■ THE RECORDS
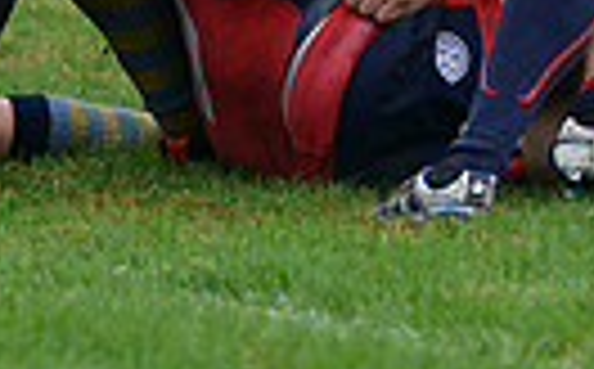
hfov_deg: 2.4
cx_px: 378
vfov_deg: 1.5
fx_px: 14125
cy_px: -407
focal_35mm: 874
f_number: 2.8
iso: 2000
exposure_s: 1/500
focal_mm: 195
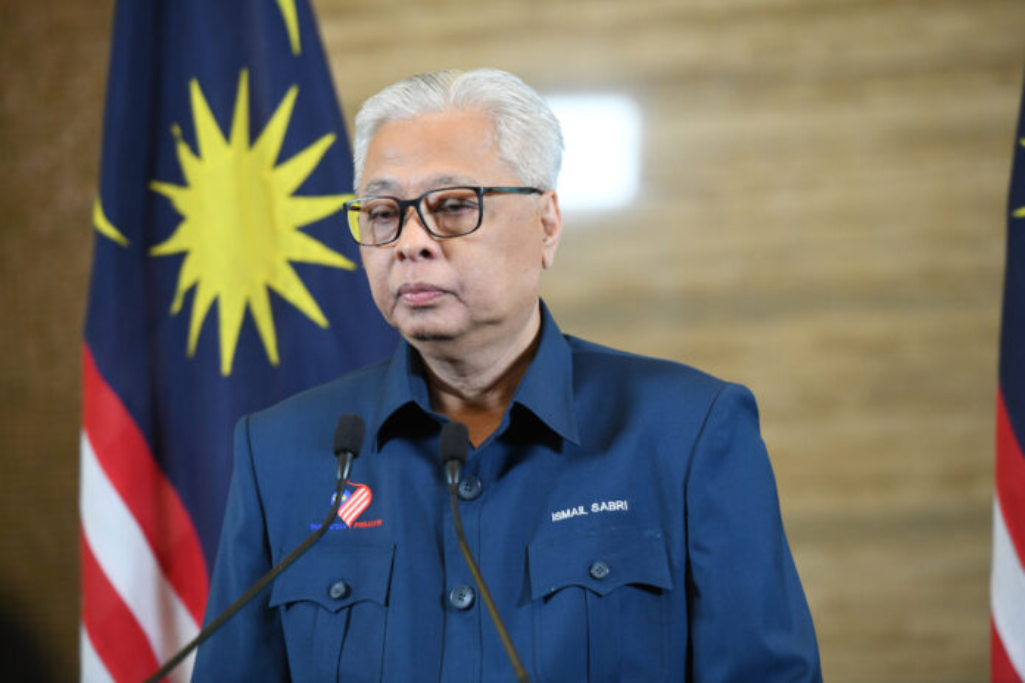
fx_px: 5125
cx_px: 512
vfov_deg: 7.6
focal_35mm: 180
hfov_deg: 11.4
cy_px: 342
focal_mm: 180
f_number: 4
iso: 2000
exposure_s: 1/160
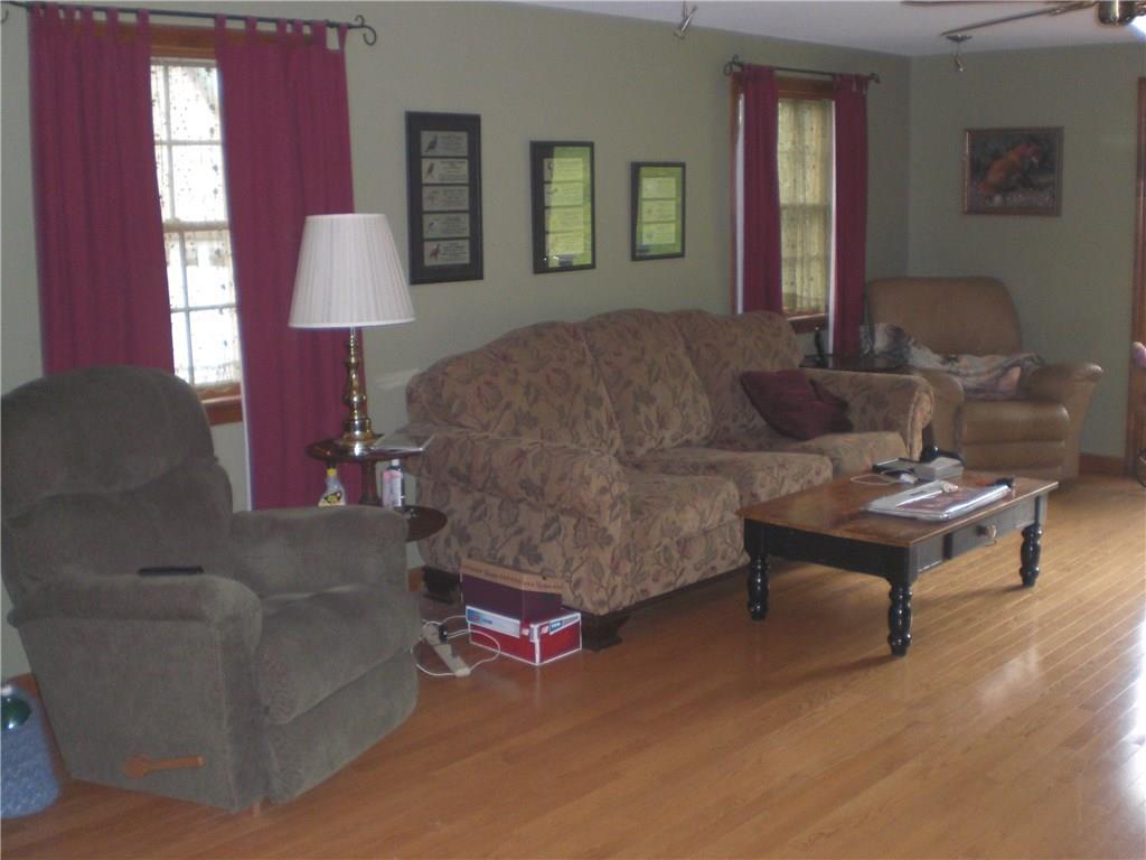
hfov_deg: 49.0
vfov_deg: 37.7
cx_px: 573
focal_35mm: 38
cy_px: 430
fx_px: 1258
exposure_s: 1/60
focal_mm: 6.3
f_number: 3.1
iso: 200
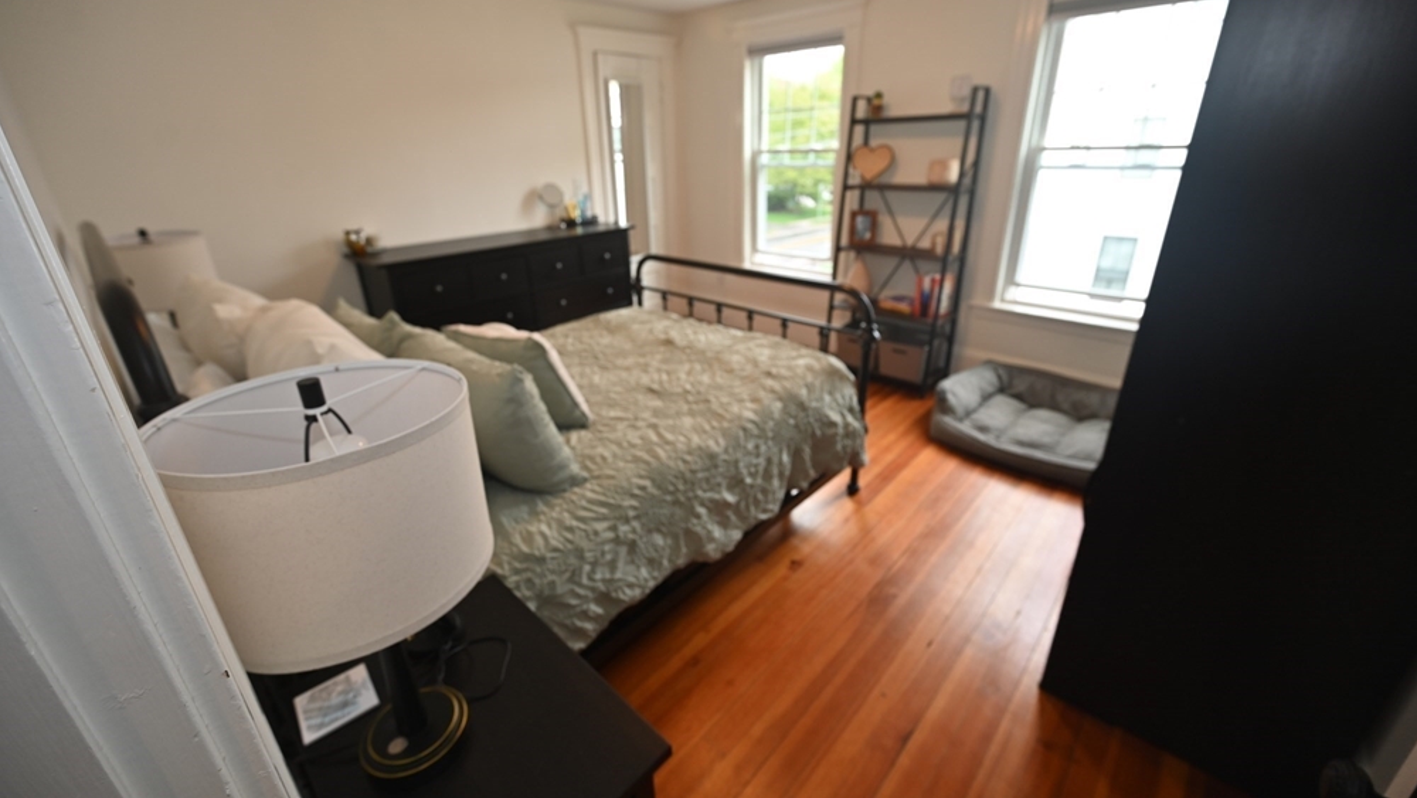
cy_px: 382
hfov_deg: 103.0
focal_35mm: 15
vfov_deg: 70.5
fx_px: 564
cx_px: 703
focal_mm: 14
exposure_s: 1/60
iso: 360
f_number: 4
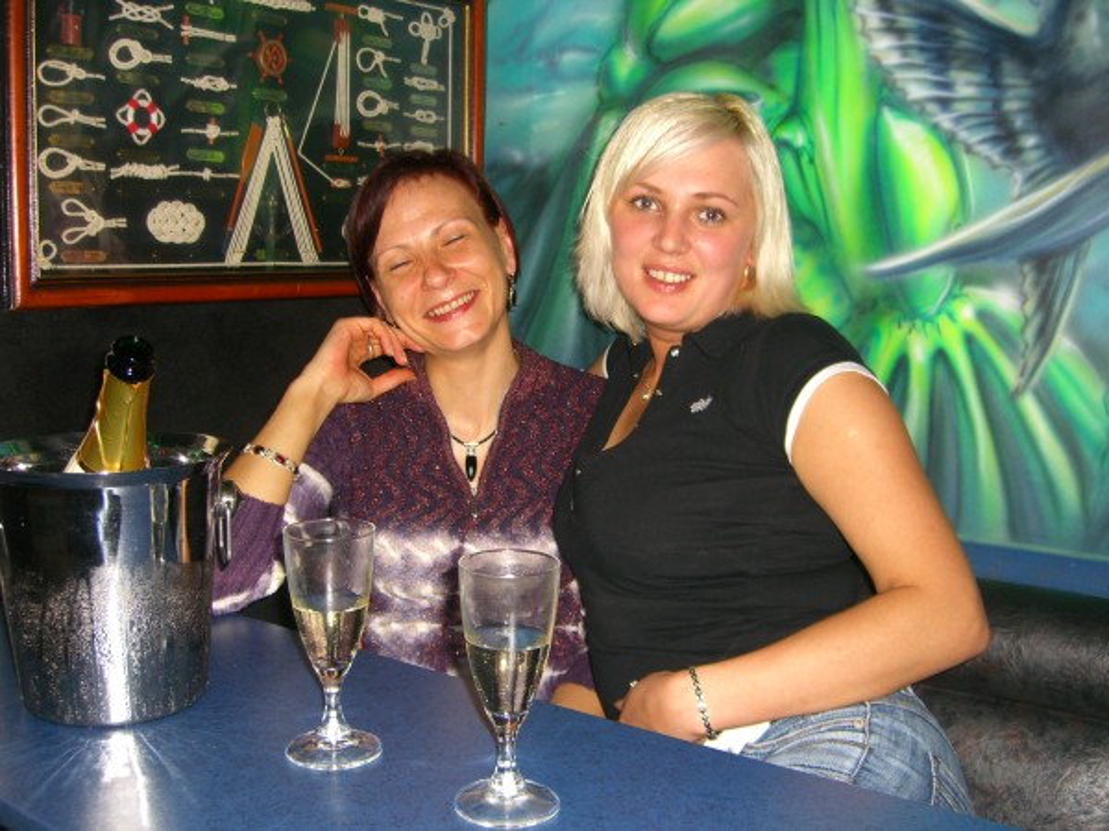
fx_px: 1217
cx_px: 554
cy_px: 416
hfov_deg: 49.0
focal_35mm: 38
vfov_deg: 37.7
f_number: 2.8
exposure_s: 1/60
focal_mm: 7.9
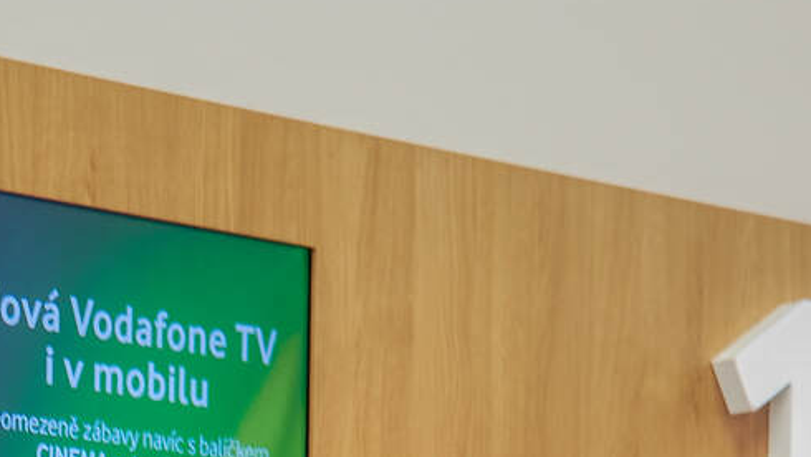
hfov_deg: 11.0
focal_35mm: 193
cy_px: 1229
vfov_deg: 6.0
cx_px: -111
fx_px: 4152
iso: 500
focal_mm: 30
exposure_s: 1/25
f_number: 7.1
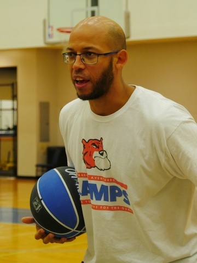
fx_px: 926
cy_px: 132
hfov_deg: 12.1
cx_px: 98
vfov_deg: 16.1
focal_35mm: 122
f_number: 5.6
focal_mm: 61
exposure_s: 1/160
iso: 3200
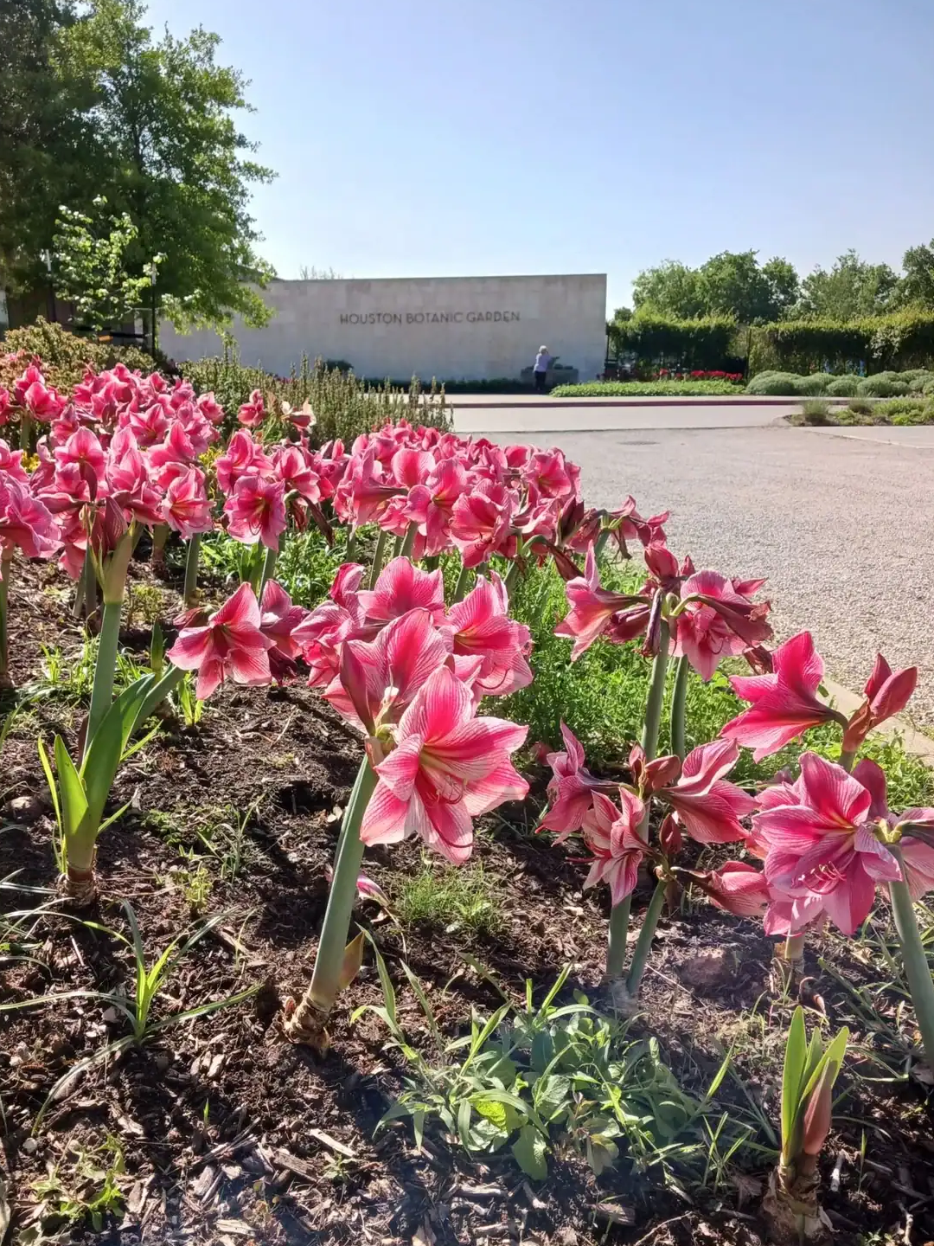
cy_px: 653
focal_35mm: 30
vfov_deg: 59.9
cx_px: 418
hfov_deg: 46.7
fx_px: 1079
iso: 20
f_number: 1.8
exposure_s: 1/303
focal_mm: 4
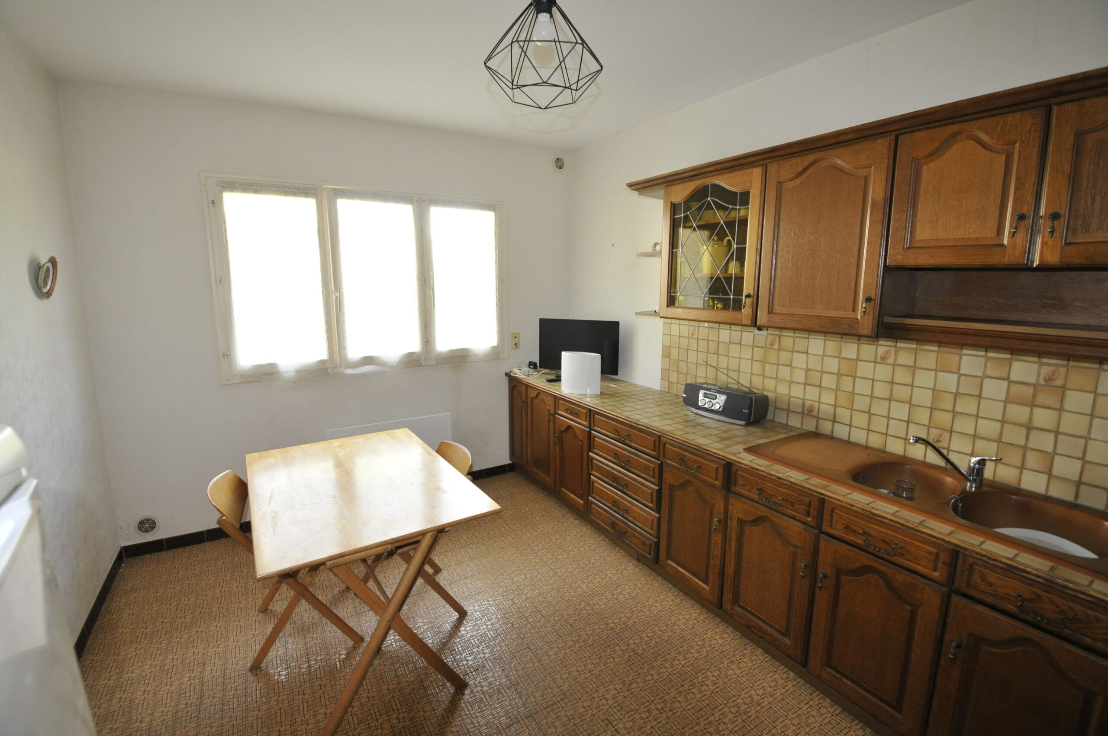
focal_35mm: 15
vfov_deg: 77.2
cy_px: 368
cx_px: 554
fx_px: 461
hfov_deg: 100.5
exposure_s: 1/80
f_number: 5
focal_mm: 10
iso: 800
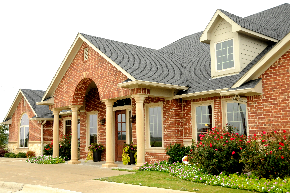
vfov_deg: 32.9
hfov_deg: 48.0
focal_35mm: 40
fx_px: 326
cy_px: 96
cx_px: 145
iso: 1000
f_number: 4
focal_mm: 27
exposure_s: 1/640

■ PROBLEM TO SOLVE
Give every record back exactly as it reads, with no images.

■ OUTPUT OF THE TASK
hfov_deg: 2.4
cx_px: 378
vfov_deg: 1.5
fx_px: 14125
cy_px: -407
focal_35mm: 874
f_number: 2.8
iso: 2000
exposure_s: 1/500
focal_mm: 195
fx_px: 5125
cx_px: 512
vfov_deg: 7.6
focal_35mm: 180
hfov_deg: 11.4
cy_px: 342
focal_mm: 180
f_number: 4
iso: 2000
exposure_s: 1/160
hfov_deg: 49.0
vfov_deg: 37.7
cx_px: 573
focal_35mm: 38
cy_px: 430
fx_px: 1258
exposure_s: 1/60
focal_mm: 6.3
f_number: 3.1
iso: 200
cy_px: 382
hfov_deg: 103.0
focal_35mm: 15
vfov_deg: 70.5
fx_px: 564
cx_px: 703
focal_mm: 14
exposure_s: 1/60
iso: 360
f_number: 4
fx_px: 1217
cx_px: 554
cy_px: 416
hfov_deg: 49.0
focal_35mm: 38
vfov_deg: 37.7
f_number: 2.8
exposure_s: 1/60
focal_mm: 7.9
hfov_deg: 11.0
focal_35mm: 193
cy_px: 1229
vfov_deg: 6.0
cx_px: -111
fx_px: 4152
iso: 500
focal_mm: 30
exposure_s: 1/25
f_number: 7.1
fx_px: 926
cy_px: 132
hfov_deg: 12.1
cx_px: 98
vfov_deg: 16.1
focal_35mm: 122
f_number: 5.6
focal_mm: 61
exposure_s: 1/160
iso: 3200
cy_px: 653
focal_35mm: 30
vfov_deg: 59.9
cx_px: 418
hfov_deg: 46.7
fx_px: 1079
iso: 20
f_number: 1.8
exposure_s: 1/303
focal_mm: 4
focal_35mm: 15
vfov_deg: 77.2
cy_px: 368
cx_px: 554
fx_px: 461
hfov_deg: 100.5
exposure_s: 1/80
f_number: 5
focal_mm: 10
iso: 800
vfov_deg: 32.9
hfov_deg: 48.0
focal_35mm: 40
fx_px: 326
cy_px: 96
cx_px: 145
iso: 1000
f_number: 4
focal_mm: 27
exposure_s: 1/640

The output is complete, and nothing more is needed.